With Pitchers and Catchers set to report to Port St. Lucie tomorrow (Johan Santana among them), it is almost time for me to pull out my dog-eared, raggedy paperback copy of "If at First..." for my annual Spring Training reading. I have read this book every march for the past 5 seasons as a way of getting me primed and ready for the Baseball season from a thinking man's standpoint.
The book, a journal-style chronicle of the Mets 1985 campaign (the paperback has a final chapter regarding 1986), gives you a great deal of insight into how Keith dealt with a lot of the outside circumstances in his life. 1985 was not a particularly good year for him off the field, with a messy divorce and the Pittsburgh Drug Trials taking place at various points during the season.
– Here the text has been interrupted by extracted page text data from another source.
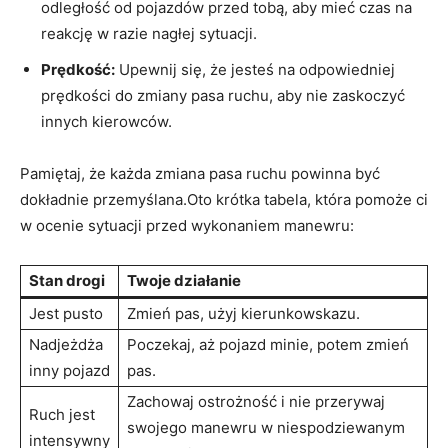
odległość od pojazdów przed tobą, aby‌ mieć⁢ czas na
reakcję w razie nagłej sytuacji.
Prędkość:
Upewnij się, że jesteś na odpowiedniej
prędkości⁣ do zmiany ⁤pasa ruchu, aby nie zaskoczyć
⁣innych kierowców.
Pamiętaj,⁢ że każda ‍zmiana pasa ruchu powinna być
dokładnie przemyślana.Oto ⁢krótka ​tabela, która ‍pomoże ci
w ocenie sytuacji przed wykonaniem​ manewru:
Stan drogi
Twoje ⁤działanie
Jest pusto
Zmień ⁤pas, użyj kierunkowskazu.
Nadjeżdża
Poczekaj, aż ​pojazd minie, potem zmień⁣
inny pojazd
pas.
Zachowaj ostrożność i nie ‍przerywaj
Ruch jest
swojego manewru w niespodziewanym
intensywny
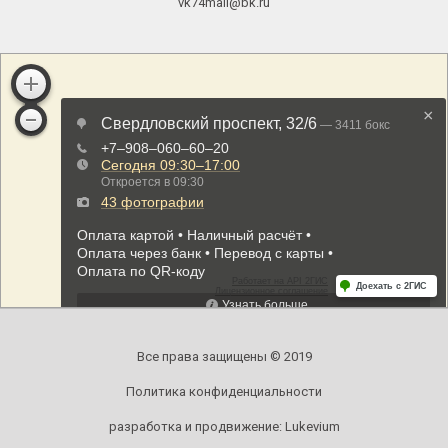
vk74mail@bk.ru
Все права защищены © 2019
Политика конфиденциальности
разработка и продвижение:
Lukevium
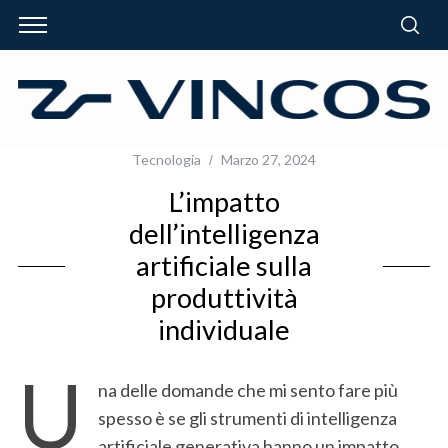
Tecnologia
Marzo 27, 2024
L’impatto
dell’intelligenza
artificiale sulla
produttività
individuale
U
na delle domande che mi sento fare più
spesso è se gli strumenti di intelligenza
artificiale generativa hanno un impatto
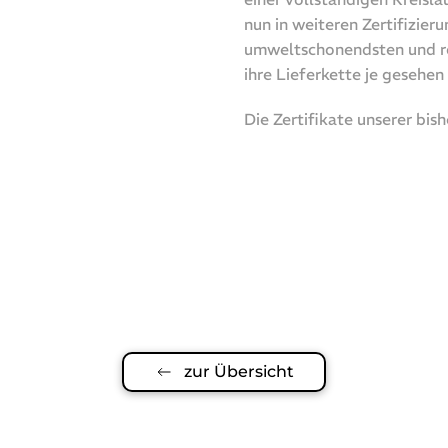
nun in weiteren Zertifizie
umweltschonendsten und ro
ihre Lieferkette je gesehen 
Die Zertifikate unserer bish
zur Übersicht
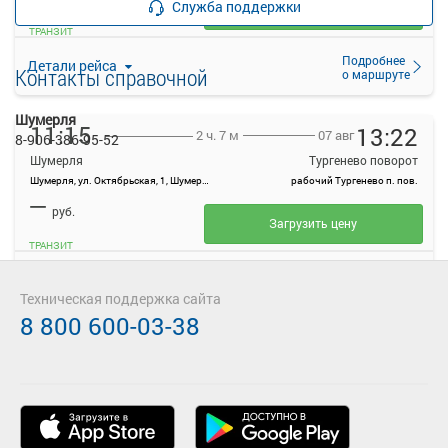
Служба поддержки
Загрузить цену
ТРАНЗИТ
Подробнее
Детали рейса
Контакты справочной
о маршруте
Шумерля
11:15
13:22
07 авг
2 ч. 7 м
8-906-386-95-52
Шумерля
Тургенево поворот
Шумерля, ул. Октябрьская, 1, Шумерля, Россия
рабочий Тургенево п. пов.
—
руб.
Загрузить цену
ТРАНЗИТ
Подробнее
Детали рейса
о маршруте
Техническая поддержка сайта
8 800 600-03-38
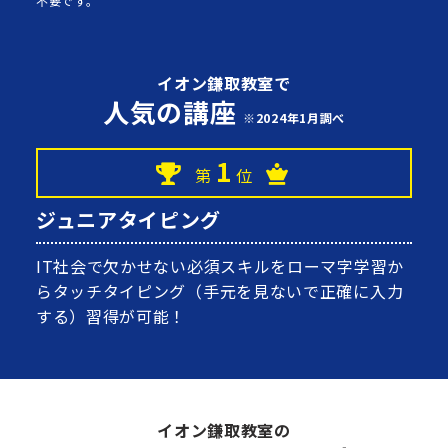
不要です。
イオン鎌取教室で
人気の講座
※2024年1月調べ
1
第
位
ジュニアタイピング
IT社会で欠かせない必須スキルをローマ字学習か
らタッチタイピング（手元を見ないで正確に入力
する）習得が可能！
イオン鎌取教室の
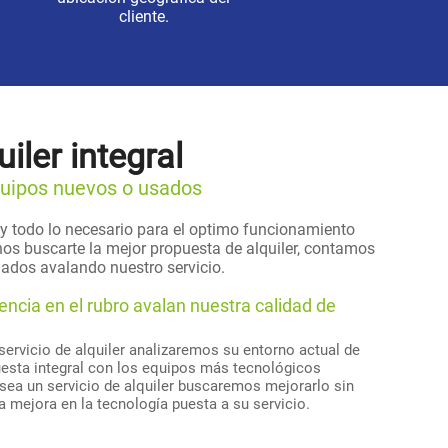
cliente.
uiler integral
equipos nuevos o usados
n y todo lo necesario para el optimo funcionamiento
nos buscarte la mejor propuesta de alquiler, contamos
ados avalando nuestro servicio.
ncia en el rubro avalan nuestra calidad de
servicio de alquiler analizaremos su entorno actual de
esta integral con los equipos más tecnológicos
osea un servicio de alquiler buscaremos mejorarlo sin
a mejora en la tecnología puesta a su servicio.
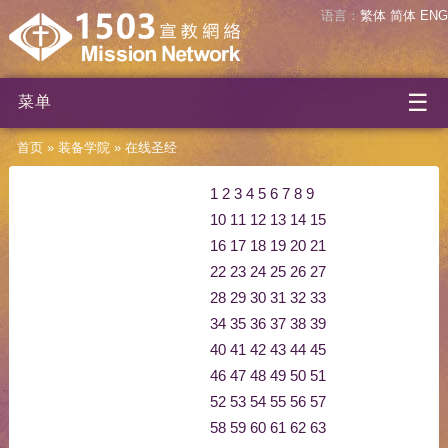
语言：
繁体
简体
ENG
☰
菜单
首页
»
装备学院
»
在线圣经
1
2
3
4
5
6
7
8
9
10
11
12
13
14
15
16
17
18
19
20
21
22
23
24
25
26
27
28
29
30
31
32
33
34
35
36
37
38
39
40
41
42
43
44
45
46
47
48
49
50
51
52
53
54
55
56
57
58
59
60
61
62
63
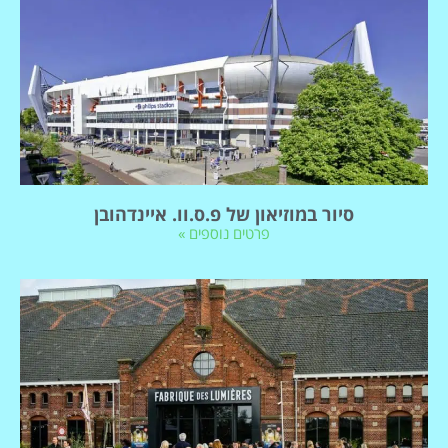
סיור במוזיאון של פ.ס.וו. איינדהובן
פרטים נוספים »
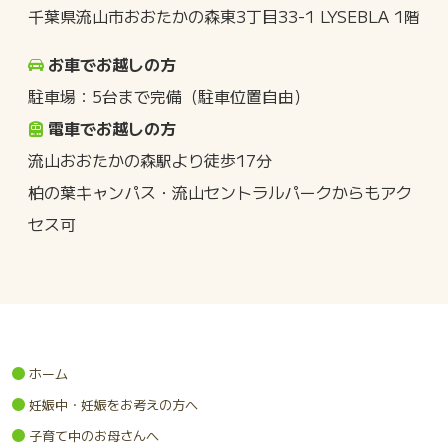
千葉県流山市おおたかの森東3丁目33-1 LYSEBLA 1階
お車でお越しの方
駐車場：5台まで完備（駐車位置自由）
電車でお越しの方
流山おおたかの森駅より徒歩17分
柏の葉キャンパス・流山セントラルパークからもアク
セス可
ホーム
妊娠中・妊娠をお考えの方へ
子育て中のお母さんへ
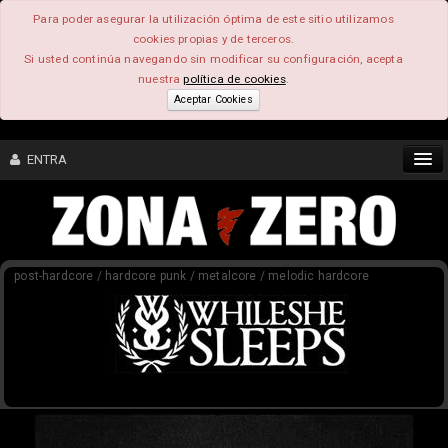
Para poder asegurar la utilización óptima de este sitio utilizamos
cookies propias y de terceros.
Si usted continúa navegando sin modificar su configuración, acepta
nuestra
política de cookies
.
Aceptar Cookies
ENTRA
CONTENIDO
post-hardcore / hardcore punk / metalcore / melodic hardcore
COMUNIDAD
FEEEDBACK
FOROS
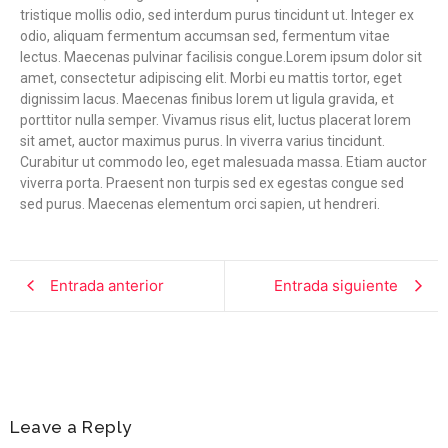
tristique mollis odio, sed interdum purus tincidunt ut. Integer ex
odio, aliquam fermentum accumsan sed, fermentum vitae
lectus. Maecenas pulvinar facilisis congue.Lorem ipsum dolor sit
amet, consectetur adipiscing elit. Morbi eu mattis tortor, eget
dignissim lacus. Maecenas finibus lorem ut ligula gravida, et
porttitor nulla semper. Vivamus risus elit, luctus placerat lorem
sit amet, auctor maximus purus. In viverra varius tincidunt.
Curabitur ut commodo leo, eget malesuada massa. Etiam auctor
viverra porta. Praesent non turpis sed ex egestas congue sed
sed purus. Maecenas elementum orci sapien, ut hendreri.
Entrada anterior
Entrada siguiente
Leave a Reply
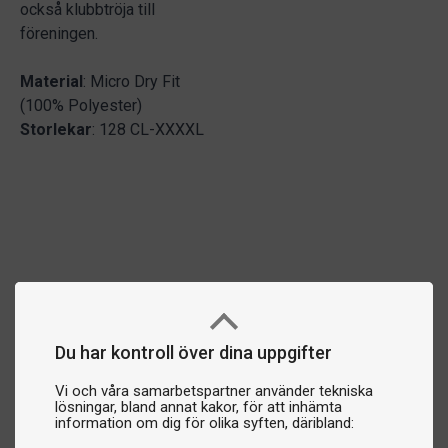
också klubbtröja till
föreningen.
Material
: Micro Dry Fit
(100% Polyester)
Storlekar
: 128 CL-XXXXL
Du har kontroll över dina uppgifter
Vi och våra samarbetspartner använder tekniska
lösningar, bland annat kakor, för att inhämta
information om dig för olika syften, däribland:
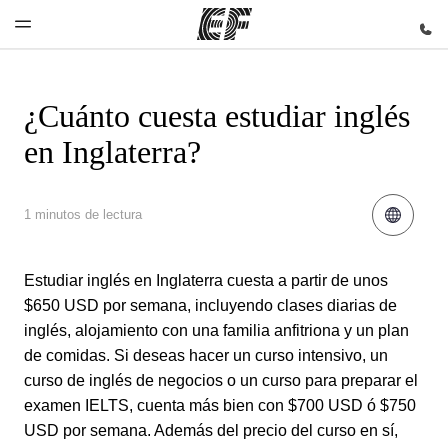
¿Cuánto cuesta estudiar inglés
Inicio
Programas
Oficinas
Sobre
Trabajos
en Inglaterra?
nosotros
Bienvenido
Ver todo lo
Encuentra
Únete al
a EF
que hacemos
una oficina
equipo
Quiénes
somos
1 minutos de lectura
Estudiar inglés en Inglaterra cuesta a partir de unos
$650 USD por semana, incluyendo clases diarias de
inglés, alojamiento con una familia anfitriona y un plan
de comidas. Si deseas hacer un curso intensivo, un
curso de inglés de negocios o un curso para preparar el
examen IELTS, cuenta más bien con $700 USD ó $750
USD por semana. Además del precio del curso en sí,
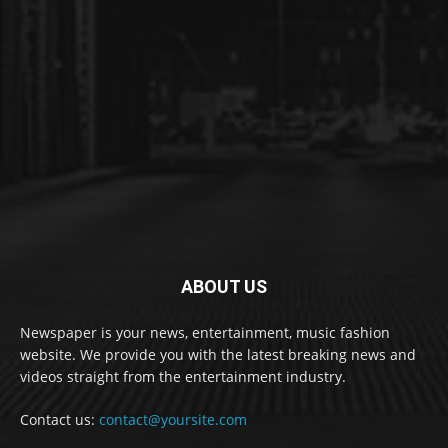
ABOUT US
Newspaper is your news, entertainment, music fashion
website. We provide you with the latest breaking news and
videos straight from the entertainment industry.
Contact us:
contact@yoursite.com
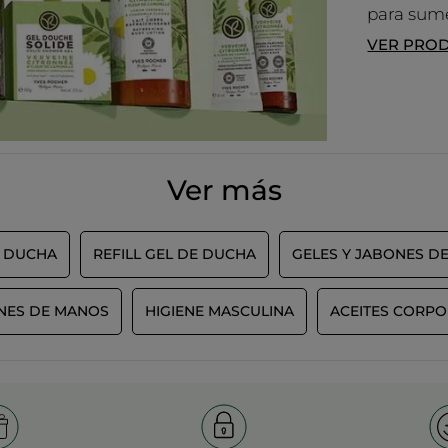
para sume
VER PRO
Ver más
 DUCHA
REFILL GEL DE DUCHA
GELES Y JABONES D
NES DE MANOS
HIGIENE MASCULINA
ACEITES CORPO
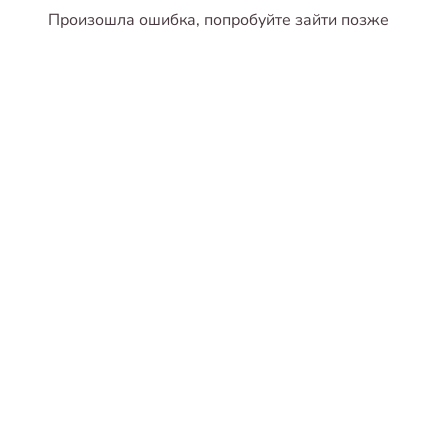
Произошла ошибка, попробуйте зайти позже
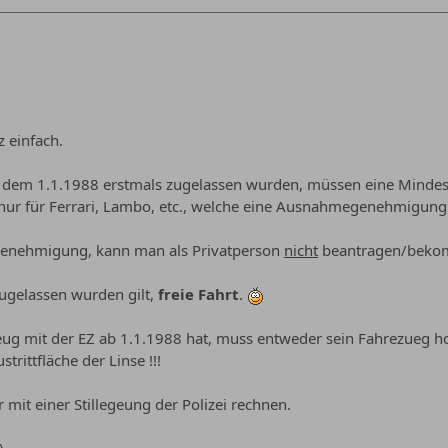
z einfach.
h dem 1.1.1988 erstmals zugelassen wurden, müssen eine Minde
ur für Ferrari, Lambo, etc., welche eine Ausnahmegenehmigung
enehmigung, kann man als Privatperson
nicht
beantragen/beko
 zugelassen wurden gilt,
freie Fahrt
.
eug mit der EZ ab 1.1.1988 hat, muss entweder sein Fahrezueg h
strittfläche der Linse !!!
 mit einer Stillegeung der Polizei rechnen.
Hernandez handles it all with class, never allowing it to greatly affect his performance on the field. "On the ballfield, I'm free," he says before Opening Day. Minor details that might have been missed to the general public are discussed. Hernandez discusses his relationship with the other players on the team. Tough on young Darryl Strawberry, who will eventually battle the same problems Hernandez had earlier in his career. Chummy with Rusty Staub, the newly-acquired Gary Carter, Ron Darling and Jesse Orosco. Moments are mixed in with anecdotes from his prior days coming up through the Cardinals system. Of course, his relationship with his father, who was tough on him to the point where they wouldn't speak for several weeks on end. Although I am too young to remember the 1985 season with any great detail, having read this book makes me feel like I was there for every game.
It's just about time for me to pull it off the bookshelf once again. It's a nice reminder of what to look forward to.